* START Input data *
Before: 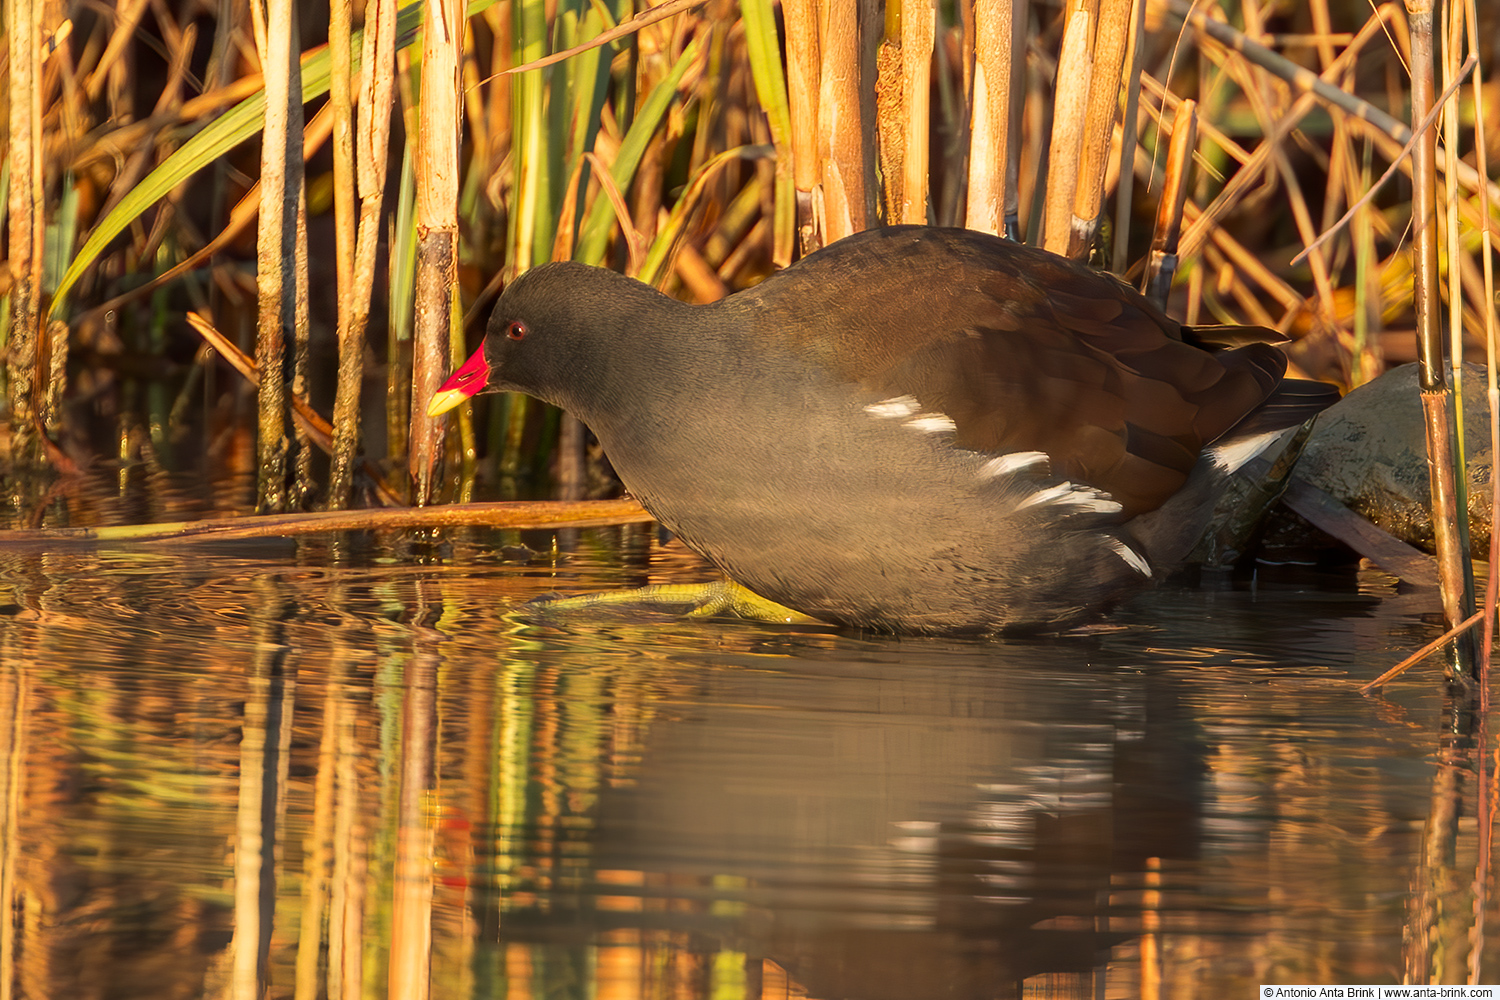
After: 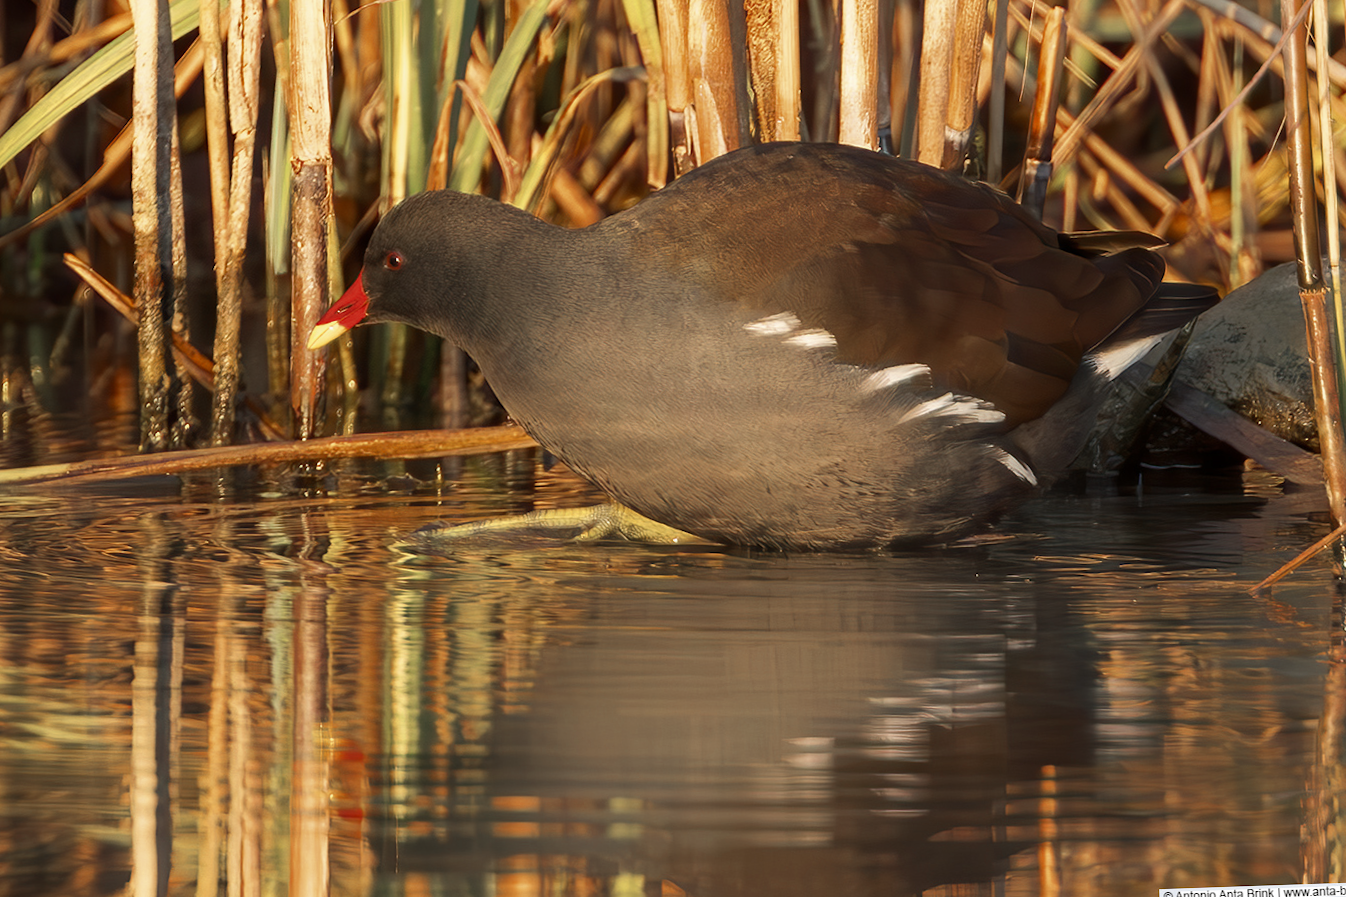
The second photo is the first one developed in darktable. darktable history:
rotate and perspective: automatic cropping off
color zones: curves: ch0 [(0, 0.5) (0.125, 0.4) (0.25, 0.5) (0.375, 0.4) (0.5, 0.4) (0.625, 0.35) (0.75, 0.35) (0.875, 0.5)]; ch1 [(0, 0.35) (0.125, 0.45) (0.25, 0.35) (0.375, 0.35) (0.5, 0.35) (0.625, 0.35) (0.75, 0.45) (0.875, 0.35)]; ch2 [(0, 0.6) (0.125, 0.5) (0.25, 0.5) (0.375, 0.6) (0.5, 0.6) (0.625, 0.5) (0.75, 0.5) (0.875, 0.5)]
crop and rotate: angle 1.96°, left 5.673%, top 5.673%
* END Input data *
- **Task prompt**: Please pick out each line in the rows above that contains the string "rotate", matching case exactly, and copy those lines.

- **Worked answer**:
rotate and perspective: automatic cropping off
crop and rotate: angle 1.96°, left 5.673%, top 5.673%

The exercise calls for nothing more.